Hal itu disampaikan oleh Kepala Perwakilan BI Kepri Suryono. Hal itu lantaran kondisi geografis Kepri yang berbatasan langsung dengan beberapa negara tetangga seperti Malaysia dan singapura, menjadikan Kepri memiliki jumlah KUPVA BB dan LR yang banyak, serta aktivitas penukaran uang dan pengiriman uang dari luar negeri dan sebaliknya (remitansi) cukup tinggi.
BI sendiri, kata Suryono, terus memperkuat sistem pembayaran di Kepri yang lancar, aman, efisien dan andal dengan memastikan KUPVA BB dan LR (Layanan Remitansi) berjalan sesuai dengan ketentuan dan turut berkontribusi dalam perekonomian.
Tingginya KUPVA BB dan LR di Kepri sejalan dengan telah diterimanya Indonesia sebagai Full Member Financial Action Task Force (FATF) tanggal 27 Oktober 2023 yang berdampak pada meningkatnya confidence dan trust Indonesia di sisi bisnis dan iklim investasi.
"Keberadaan KUPVA BB dan LR yang besar ini diharapkan dapat mendorong perekonomian Provinsi Kepri,” kata Suryono, melalui keterangannya, Jumat (11/11/2023).
Disisi lain, Suryono mengaku, jumlah KUPVA BB dan LR atau "money changer" yang besar berpotensi meningkatkan Tindak Pidana Pencucian Uang (TPPU).
“Kita bukan provinsi yang besar, tapi (jumlah money changer) nomor dua se-Indonesia, tentunya tingkat risiko TPPU pada KUPVA BB dan TPPT pada LR adalah tinggi," sebut Suryono.
Saat ini di Kepri terdapat 115 kantor pusat KUPVA BB (Money Changer) dan 60 LR, Bahkan khusus penukaran uang di money changer setahun mencapai ratusan triliun rupiah.
"Tahun ini sekitar Rp 118 triliun, tapi cek lagi angkanya ya. Bahkan dari tahun 2021 mencapai sekitar Rp 600 triliun,” kata Suryono.
Jumlah tersebut kata Suryono cukup tinggi, dibanding Kepri yang memiliki wilayah yang relatif kecil.

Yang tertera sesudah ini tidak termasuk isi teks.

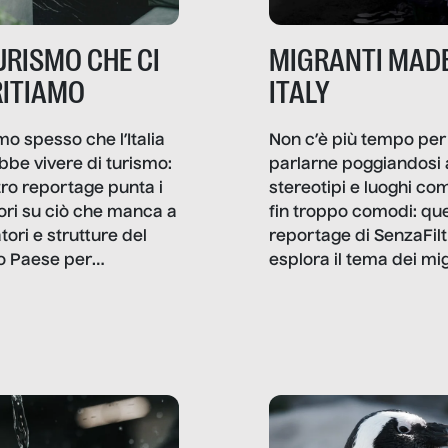
TURISMO CHE CI
MIGRANTI MADE
ITIAMO
ITALY
mo spesso che l’Italia
Non c’è più tempo per
bbe vivere di turismo:
parlarne poggiandosi 
stro reportage punta i
stereotipi e luoghi co
ttori su ciò che manca a
fin troppo comodi: qu
tori e strutture del
reportage di SenzaFilt
o Paese per
esplora il tema dei mi
etizzarlo.
sotto i molteplici profil
cui non arriva mai trac
compreso quello degli
immigrati che – quan
possono – addirittura 
ripensano.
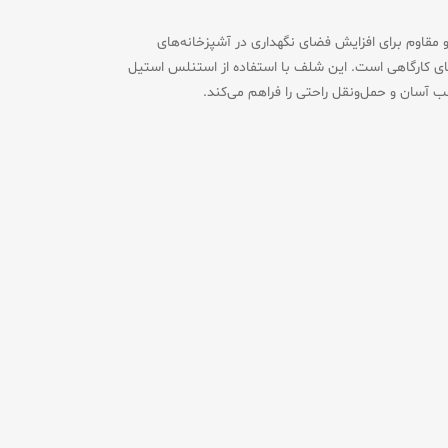
زینه‌ای کاربردی و مقاوم برای افزایش فضای نگهداری در آشپزخانه‌های
های کارگاهی است. این شلف با استفاده از استنلس استیل
ب آسان و حمل‌ونقل راحتی را فراهم می‌کند.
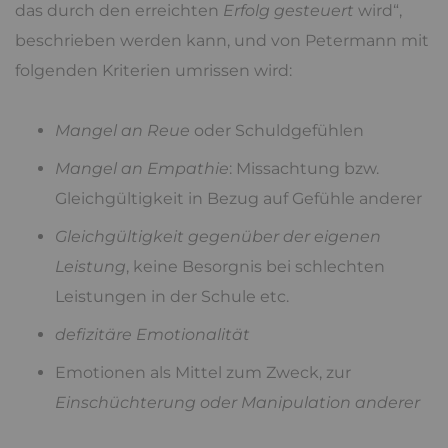
das durch den erreichten
Erfolg gesteuert
wird“,
beschrieben werden kann, und von Petermann mit
folgenden Kriterien umrissen wird:
Mangel an Reue
oder Schuldgefühlen
Mangel an Empathie
: Missachtung bzw.
Gleichgültigkeit in Bezug auf Gefühle anderer
Gleichgültigkeit gegenüber der eigenen
Leistung
, keine Besorgnis bei schlechten
Leistungen in der Schule etc.
defizitäre Emotionalität
Emotionen als Mittel zum Zweck, zur
Einschüchterung oder Manipulation anderer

Untuk mengantisipasi tindak kejahatan, seperti pencucian uang, pendanaan terorisme dan politik uang terutama jelang Pemilu 2024 ini, BI Kepri telah melakukan langkah-langkah pencegahan.
Pertama, berkoordinasi dengan pihak Kepolisian, Bea Cukai, PPATK, Asosiasi Money Changer, dan PJB Layanan Remitansi (LR).
"Artinya kami tidak bekerja sendiri, perlu sinergitas. Kami tidak dapat berbuat banyak kalau tidak ada sinergi. Kedua, kami juga gencar melakukan sosialisasi, walaupun ini tak menjamin 100 persen," papar Suryono.
Kedua, pengelola money changer harus taat menjalankan aturan. Di antaranya mencatat sumber uang yang masuk dan penggunaannya. Selain itu segera melaporkan ke Otoritas terkait bila ada hal-hal yang mencurigakan.
"Setiap transaksi itu harus jelas, dari mana, untuk apa. Itu harus dijalankan. Dalam aturannya transaksi di atas 25.000 dollar AS, sekitar Rp 300 juta, harus jelas underlying-nya,” pungkas Suryono.